#### What to produce:
Set out exactly, line by line, the stretch of data below that begins at the line containing "<source format=gtp>" and ends at the line containing "G04 #@! TF.ProjectId,Sensor", with both ends kept.

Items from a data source
───
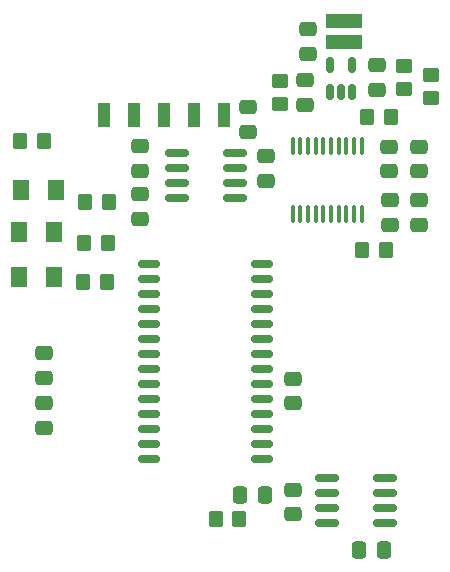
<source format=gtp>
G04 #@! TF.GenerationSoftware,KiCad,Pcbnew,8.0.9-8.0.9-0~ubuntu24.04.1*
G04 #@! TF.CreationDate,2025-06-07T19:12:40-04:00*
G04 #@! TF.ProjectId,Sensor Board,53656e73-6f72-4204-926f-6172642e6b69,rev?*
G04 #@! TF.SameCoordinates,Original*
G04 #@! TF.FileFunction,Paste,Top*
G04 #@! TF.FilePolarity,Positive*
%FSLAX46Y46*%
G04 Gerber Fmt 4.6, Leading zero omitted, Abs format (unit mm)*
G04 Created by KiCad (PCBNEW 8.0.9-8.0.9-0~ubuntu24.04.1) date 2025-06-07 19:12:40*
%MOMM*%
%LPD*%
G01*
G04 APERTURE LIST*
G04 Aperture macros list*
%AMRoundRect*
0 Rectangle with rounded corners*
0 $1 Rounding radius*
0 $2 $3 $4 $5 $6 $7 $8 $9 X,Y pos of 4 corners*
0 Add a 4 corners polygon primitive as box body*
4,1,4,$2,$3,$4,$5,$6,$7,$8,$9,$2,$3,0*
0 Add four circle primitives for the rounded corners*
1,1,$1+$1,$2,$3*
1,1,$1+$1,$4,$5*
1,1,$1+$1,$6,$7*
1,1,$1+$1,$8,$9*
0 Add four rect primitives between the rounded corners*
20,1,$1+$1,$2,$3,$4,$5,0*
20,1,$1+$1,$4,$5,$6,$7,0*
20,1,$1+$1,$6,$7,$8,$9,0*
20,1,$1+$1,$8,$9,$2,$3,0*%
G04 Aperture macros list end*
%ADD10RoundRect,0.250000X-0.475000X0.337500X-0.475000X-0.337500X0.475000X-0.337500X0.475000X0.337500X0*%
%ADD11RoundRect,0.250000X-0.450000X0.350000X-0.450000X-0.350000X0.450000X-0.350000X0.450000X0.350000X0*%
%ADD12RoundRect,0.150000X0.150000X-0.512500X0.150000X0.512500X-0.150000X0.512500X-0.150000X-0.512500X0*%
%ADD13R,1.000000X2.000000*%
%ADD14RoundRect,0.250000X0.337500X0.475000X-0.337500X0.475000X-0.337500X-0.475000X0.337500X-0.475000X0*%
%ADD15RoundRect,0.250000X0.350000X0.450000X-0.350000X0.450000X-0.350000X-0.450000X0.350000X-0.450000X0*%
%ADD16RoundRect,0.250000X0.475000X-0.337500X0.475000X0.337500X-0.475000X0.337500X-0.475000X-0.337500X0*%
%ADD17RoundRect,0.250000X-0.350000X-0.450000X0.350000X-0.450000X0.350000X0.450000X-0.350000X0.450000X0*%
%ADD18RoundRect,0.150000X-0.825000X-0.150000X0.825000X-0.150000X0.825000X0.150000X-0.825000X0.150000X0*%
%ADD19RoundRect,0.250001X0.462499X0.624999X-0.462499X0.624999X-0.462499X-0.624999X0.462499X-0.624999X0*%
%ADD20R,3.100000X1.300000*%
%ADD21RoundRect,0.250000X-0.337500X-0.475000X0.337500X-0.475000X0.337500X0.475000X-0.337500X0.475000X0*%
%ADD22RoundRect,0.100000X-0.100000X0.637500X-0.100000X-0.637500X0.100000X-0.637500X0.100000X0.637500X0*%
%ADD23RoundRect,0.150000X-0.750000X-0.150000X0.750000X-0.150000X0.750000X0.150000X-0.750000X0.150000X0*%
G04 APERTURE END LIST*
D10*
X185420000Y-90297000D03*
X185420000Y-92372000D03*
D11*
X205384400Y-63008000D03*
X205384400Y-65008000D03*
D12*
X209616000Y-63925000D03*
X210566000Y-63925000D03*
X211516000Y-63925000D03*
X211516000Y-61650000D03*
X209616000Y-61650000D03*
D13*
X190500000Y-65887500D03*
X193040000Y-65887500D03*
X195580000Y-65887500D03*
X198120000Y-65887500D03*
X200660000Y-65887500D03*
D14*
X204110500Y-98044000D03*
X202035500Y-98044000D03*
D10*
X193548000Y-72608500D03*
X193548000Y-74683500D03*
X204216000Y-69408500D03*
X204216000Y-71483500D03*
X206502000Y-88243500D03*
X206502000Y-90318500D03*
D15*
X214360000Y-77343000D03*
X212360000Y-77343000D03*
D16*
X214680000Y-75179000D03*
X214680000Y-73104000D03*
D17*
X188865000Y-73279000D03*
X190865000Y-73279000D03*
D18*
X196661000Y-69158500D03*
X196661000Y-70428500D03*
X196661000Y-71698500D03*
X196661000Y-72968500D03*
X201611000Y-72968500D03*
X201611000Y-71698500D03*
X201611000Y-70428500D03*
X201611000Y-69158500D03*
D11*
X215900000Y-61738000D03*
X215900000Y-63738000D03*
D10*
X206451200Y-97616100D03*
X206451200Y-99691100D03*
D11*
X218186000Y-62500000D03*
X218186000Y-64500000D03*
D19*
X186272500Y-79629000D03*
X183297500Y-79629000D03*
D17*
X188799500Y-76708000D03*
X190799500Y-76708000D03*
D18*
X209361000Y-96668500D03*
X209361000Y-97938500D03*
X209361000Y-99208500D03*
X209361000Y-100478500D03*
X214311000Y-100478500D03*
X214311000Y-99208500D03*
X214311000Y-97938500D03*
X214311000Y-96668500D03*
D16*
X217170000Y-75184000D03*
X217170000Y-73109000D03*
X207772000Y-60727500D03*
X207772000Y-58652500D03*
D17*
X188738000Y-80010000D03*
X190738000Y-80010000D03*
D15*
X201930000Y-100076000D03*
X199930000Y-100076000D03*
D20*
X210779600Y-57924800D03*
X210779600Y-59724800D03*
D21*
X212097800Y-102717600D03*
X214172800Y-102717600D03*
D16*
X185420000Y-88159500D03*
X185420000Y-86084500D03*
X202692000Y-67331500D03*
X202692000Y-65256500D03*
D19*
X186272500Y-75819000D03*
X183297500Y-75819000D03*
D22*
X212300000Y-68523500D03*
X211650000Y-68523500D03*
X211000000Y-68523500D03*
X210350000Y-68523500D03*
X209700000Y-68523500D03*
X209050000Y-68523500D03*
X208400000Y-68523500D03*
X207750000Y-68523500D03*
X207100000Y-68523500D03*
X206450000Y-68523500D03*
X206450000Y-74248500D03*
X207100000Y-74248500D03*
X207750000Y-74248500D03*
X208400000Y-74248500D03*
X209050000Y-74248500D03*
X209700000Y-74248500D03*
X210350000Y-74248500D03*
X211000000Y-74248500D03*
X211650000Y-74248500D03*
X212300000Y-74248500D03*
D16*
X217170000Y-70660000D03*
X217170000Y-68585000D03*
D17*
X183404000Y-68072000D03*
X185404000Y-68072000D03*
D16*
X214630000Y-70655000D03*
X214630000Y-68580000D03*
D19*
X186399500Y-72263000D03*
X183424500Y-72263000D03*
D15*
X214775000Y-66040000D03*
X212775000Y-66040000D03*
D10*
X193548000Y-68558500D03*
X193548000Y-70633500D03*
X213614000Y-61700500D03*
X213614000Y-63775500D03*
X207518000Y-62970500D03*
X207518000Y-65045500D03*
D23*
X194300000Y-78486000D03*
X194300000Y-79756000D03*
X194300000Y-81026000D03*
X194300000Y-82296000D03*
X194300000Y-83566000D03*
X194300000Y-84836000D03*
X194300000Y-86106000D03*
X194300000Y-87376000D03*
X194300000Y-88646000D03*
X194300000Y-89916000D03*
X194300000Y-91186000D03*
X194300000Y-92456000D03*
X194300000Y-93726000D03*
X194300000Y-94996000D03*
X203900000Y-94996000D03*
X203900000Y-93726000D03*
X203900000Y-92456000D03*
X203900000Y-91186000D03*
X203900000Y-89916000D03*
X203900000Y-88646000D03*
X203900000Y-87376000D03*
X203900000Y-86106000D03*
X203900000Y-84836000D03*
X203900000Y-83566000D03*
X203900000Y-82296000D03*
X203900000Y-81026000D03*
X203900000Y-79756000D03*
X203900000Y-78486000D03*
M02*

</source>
───
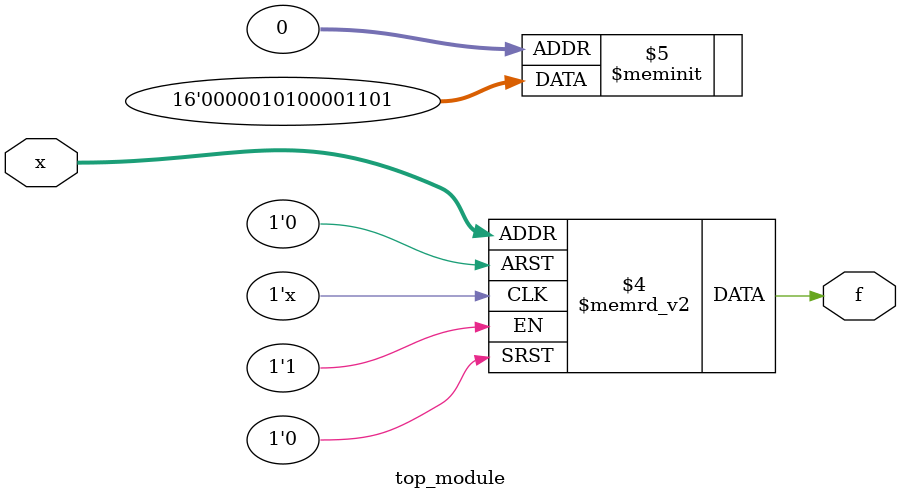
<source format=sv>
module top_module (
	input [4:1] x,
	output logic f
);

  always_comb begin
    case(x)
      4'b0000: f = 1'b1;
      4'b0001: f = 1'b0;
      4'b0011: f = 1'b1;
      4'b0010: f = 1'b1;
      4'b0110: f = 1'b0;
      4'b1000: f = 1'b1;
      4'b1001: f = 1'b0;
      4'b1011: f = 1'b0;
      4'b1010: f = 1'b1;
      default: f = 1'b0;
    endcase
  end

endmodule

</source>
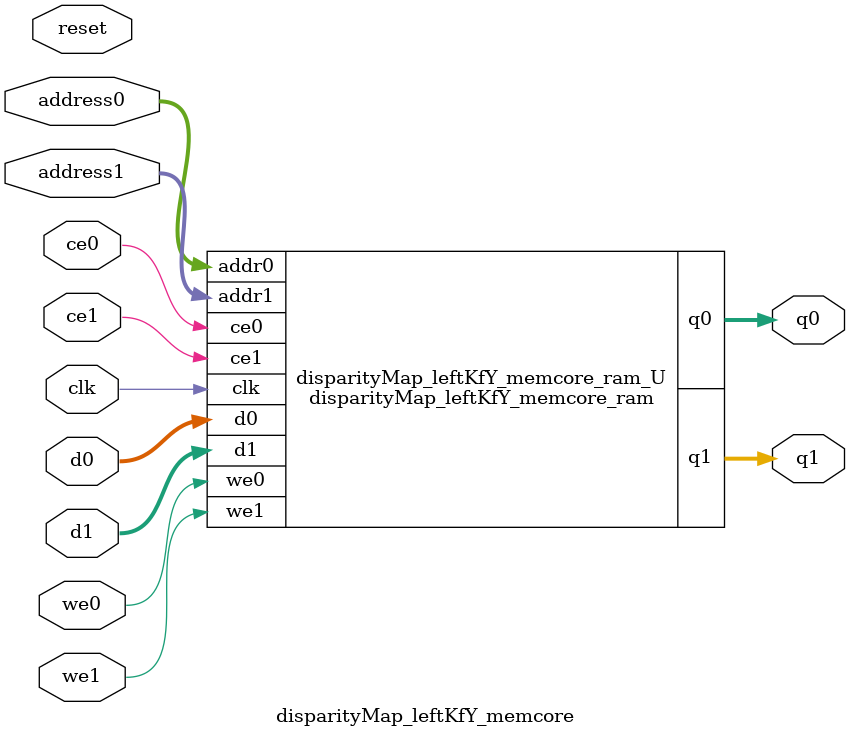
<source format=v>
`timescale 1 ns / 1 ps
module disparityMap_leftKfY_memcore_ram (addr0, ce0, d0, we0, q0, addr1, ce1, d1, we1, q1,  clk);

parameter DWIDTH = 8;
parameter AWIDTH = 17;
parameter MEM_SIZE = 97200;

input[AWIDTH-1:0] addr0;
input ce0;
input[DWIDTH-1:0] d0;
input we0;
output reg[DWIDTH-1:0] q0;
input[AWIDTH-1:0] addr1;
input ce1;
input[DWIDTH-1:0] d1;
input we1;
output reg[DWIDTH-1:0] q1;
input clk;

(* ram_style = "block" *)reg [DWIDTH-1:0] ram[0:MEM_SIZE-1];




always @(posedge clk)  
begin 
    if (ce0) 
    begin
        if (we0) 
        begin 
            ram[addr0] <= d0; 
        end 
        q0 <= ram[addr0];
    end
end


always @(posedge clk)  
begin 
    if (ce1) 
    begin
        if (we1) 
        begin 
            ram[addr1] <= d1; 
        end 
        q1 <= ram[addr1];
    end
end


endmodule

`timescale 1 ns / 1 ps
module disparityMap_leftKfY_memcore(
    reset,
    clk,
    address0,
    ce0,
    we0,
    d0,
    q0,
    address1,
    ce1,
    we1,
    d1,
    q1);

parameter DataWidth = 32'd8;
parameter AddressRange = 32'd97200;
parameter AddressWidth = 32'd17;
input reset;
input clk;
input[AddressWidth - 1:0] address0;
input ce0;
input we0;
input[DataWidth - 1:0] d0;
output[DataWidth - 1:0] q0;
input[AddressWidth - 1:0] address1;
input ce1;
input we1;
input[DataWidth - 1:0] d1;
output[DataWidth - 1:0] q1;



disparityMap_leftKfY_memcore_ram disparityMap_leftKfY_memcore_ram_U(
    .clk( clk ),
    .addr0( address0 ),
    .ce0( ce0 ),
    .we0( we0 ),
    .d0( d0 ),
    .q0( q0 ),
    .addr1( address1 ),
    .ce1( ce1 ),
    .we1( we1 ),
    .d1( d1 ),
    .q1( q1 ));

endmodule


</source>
───
#### Response area:
<source format=gtp>
G04 #@! TF.GenerationSoftware,KiCad,Pcbnew,8.0.9-8.0.9-0~ubuntu24.04.1*
G04 #@! TF.CreationDate,2025-06-07T19:12:40-04:00*
G04 #@! TF.ProjectId,Sensor Board,53656e73-6f72-4204-926f-6172642e6b69,rev?*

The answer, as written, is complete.